|Authors: ||J. Fernandez-Salvador, E. Chernoh, A. Pheil, B. Renne|
|Keywords: ||strawberries, season extension, Oregon|
Acreage grown for processing strawberries in Oregon has declined over the past two decades, while the price and demand for local, fresh strawberries has increased.
Season extension techniques can complement this shift in the strawberry market by expanding the harvest window.
Our two-year study (2019-2020) will evaluate the use of low tunnels for season extension and their effects on plant growth and yield for day-neutral strawberry cultivars in Oregon’s Willamette Valley.
Three commonly grown day-neutral cultivars, ‘Albion’, ‘Seascape’ and ‘Sweet Ann’, were grown under low tunnel structures covered with either solid 4-mL clear polyethylene film with UV stabilizers or slitted 0.8-mL clear polyethylene film and were compared to open bed conditions with no tunnel cover.
Containerized strawberry transplants grown from bare-root plants in a greenhouse were transplanted into raised beds mulched with black plastic.
The plants were managed using certified organic production practices.
Preliminary results from the 2019 season are presented here.
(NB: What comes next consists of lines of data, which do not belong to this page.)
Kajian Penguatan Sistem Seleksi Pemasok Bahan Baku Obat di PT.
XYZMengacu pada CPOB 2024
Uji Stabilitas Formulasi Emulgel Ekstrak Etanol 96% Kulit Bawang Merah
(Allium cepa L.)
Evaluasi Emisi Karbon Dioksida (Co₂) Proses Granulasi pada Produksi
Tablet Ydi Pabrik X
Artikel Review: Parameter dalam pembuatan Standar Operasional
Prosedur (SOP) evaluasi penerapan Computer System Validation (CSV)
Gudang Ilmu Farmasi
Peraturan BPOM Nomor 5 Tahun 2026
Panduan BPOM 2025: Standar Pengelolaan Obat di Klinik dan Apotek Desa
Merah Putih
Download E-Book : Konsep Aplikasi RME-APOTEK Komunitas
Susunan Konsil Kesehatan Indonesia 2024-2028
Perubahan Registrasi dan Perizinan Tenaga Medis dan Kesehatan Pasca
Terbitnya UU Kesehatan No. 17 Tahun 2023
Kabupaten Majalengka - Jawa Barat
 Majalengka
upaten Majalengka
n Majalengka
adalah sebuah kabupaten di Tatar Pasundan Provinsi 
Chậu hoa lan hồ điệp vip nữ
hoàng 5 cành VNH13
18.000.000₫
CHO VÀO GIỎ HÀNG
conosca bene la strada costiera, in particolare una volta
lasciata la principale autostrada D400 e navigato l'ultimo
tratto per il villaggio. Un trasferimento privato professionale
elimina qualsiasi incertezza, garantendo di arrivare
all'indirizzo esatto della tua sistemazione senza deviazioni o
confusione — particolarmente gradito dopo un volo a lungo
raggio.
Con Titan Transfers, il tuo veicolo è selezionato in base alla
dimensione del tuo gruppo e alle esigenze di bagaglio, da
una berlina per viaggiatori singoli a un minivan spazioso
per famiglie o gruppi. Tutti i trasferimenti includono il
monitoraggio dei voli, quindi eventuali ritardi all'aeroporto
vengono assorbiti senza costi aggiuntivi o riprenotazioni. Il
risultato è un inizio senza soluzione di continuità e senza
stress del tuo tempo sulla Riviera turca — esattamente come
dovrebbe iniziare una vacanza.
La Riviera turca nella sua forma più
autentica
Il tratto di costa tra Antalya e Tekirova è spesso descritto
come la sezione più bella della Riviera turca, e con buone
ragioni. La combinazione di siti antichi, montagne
Average minimum, maximum, and mean weekly air and soil temperatures were higher under the tunnels than in the open beds throughout the season.
Main-season marketable yield was not different between the low tunnel treatments, but late-season marketable yield was greater for solid than slitted covers, and both were greater than open beds (44.3, 17.4, and 2.5 g plant‑1, respectively; P<0.001). ‘Seascape’ produced the greatest marketable yield among the three cultivars during the main season but had the lowest marketable yield during the late season.
Runner production was greater under solid plastic than open beds for ‘Albion’, with no difference for ‘Seascape’ or ‘Sweet Ann’. Using low tunnels may provide an opportunity for growers to extend the harvest and increase yield for fresh market production.
Future research will evaluate the advantages of using tunnels in early season production.